So here's a challenge. Given a bitarray represented by a Python integer (e.g 0x12345678) work what it's two's complement value is (assuming a 32-bit bitarray).

e.g. 0x00000001 => 1 
0xffffffff => -1
0x00000001 => -2
0x7fffffff => 2147483647
0x80000000 > -2147483648

Despite all of Python's integers being based on 2s complement form, it turns out to be surprisingly tricky.

One hack is just to use ctypes.c_int32(0x12345678).value, but this feels a little dishonest.

I worked out a way using `value |= (-1 ^ 0xffffffff)` to sign-extend when the high-bit is set, but it's still pretty long and clunky and relies on a conditional statement.

Using ctypes is technically system dependent (can't guarantee two's complement), so I like the direction of your final solution more. Note that in the other branch of your condition, you need to & it with 0x7fffffff.

Here's a decent solution which doesn't have a condition:

value = -(value & 0x80000000) | (value & 0x7fffffff)

Yup. That's what really urked me about it. My "safe solution" ended up using the struct module to convert to a bytestring with ">I" and then back again with ">i".

I think I can get away without the mask since we've already tested that the high-bit is 1, but you do need something to strip off any sign bit.

Your solution definitely feels much cleaner, I guess "the trick" being it uses the identity -0x80000000 = 0x80000000 (assuming 32-bit bitarrays). Then it's just nice bit-wise operations.

I'm actually surprised how sensible Python's bitwise operations are, even though they're done using signed integers. Sure there's a few gotchas (e.g. needing to mask off the sign-bit), but on the whole "infinite bits" integer representation is quite nice.

+Matt Giuca You might want to add your answer to https://stackoverflow.com/questions/1375897/how-to-get-the-signed-integer-value-of-a-long-in-python . I'd certainly give it a +1 over the current answers.

"I guess "the trick" being it uses the identity -0x80000000 = 0x80000000 (assuming 32-bit bitarrays)."

That's not really it.

The trick is that for any value x with a single 1 bit, -x is a sign extension of x. For example -0x00008000 = 0xffff8000.

That's a much better way of putting it (I didn't mean trick in the negative sense, just "the tricky part" I couldn't get my head around). At a low level the "-" operator just flips all the bits and then adds 1, so for one-bit set values the set bit becomes the only unset bit, but the add 1 step bubbles up to set this bit again, while also clearing all the lower bits, right?

Usually when really stuck, I go and take a look at https://graphics.stanford.edu/~seander/bithacks.html, but I can't find this version here. I guess it's because it takes advantage of Python's "bit operations are treated as 2s complement representation" behavior (technically would be undefined behavior in C).

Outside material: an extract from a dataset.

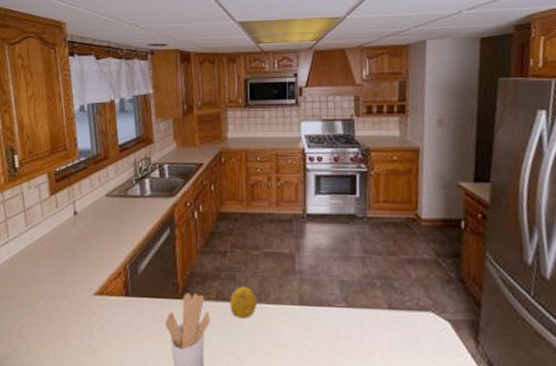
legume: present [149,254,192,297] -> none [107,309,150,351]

For arbitrary number of bits:

    # b: Number of bits
    lambda value, b: -(value & (1<<(b-1))) | (value & ((1<<(b-1)) - 1))

Seems like lots of people find this tricky: https://stackoverflow.com/questions/1604464/twos-complement-in-python

If you're wondering why I'm trying to do this, it's to deal with horrible Microsoft HRESULT style error codes (e.g. ones that look like 0x80000001 but stored in a signed int).

All sorts of platform specific assumptions (platform uses 32-bit ints, platform uses 2s complement representation, etc.). To Microsoft's credit, they do try and hide this with lots of typedefs and macros (e.g. FAILED, IS_ERROR), but I'm sure many people expect to be able to test errors by checking for a negative value.

Maybe it would be best to just treat as a signed int and say >=0x80000000 is an error?

That was my original plan, but it breaks if people try and use the -12345 form and felt it's nicer to match what I'd get if I called said C API directly via ctypes (currently get error as a hexstring from another component on another host).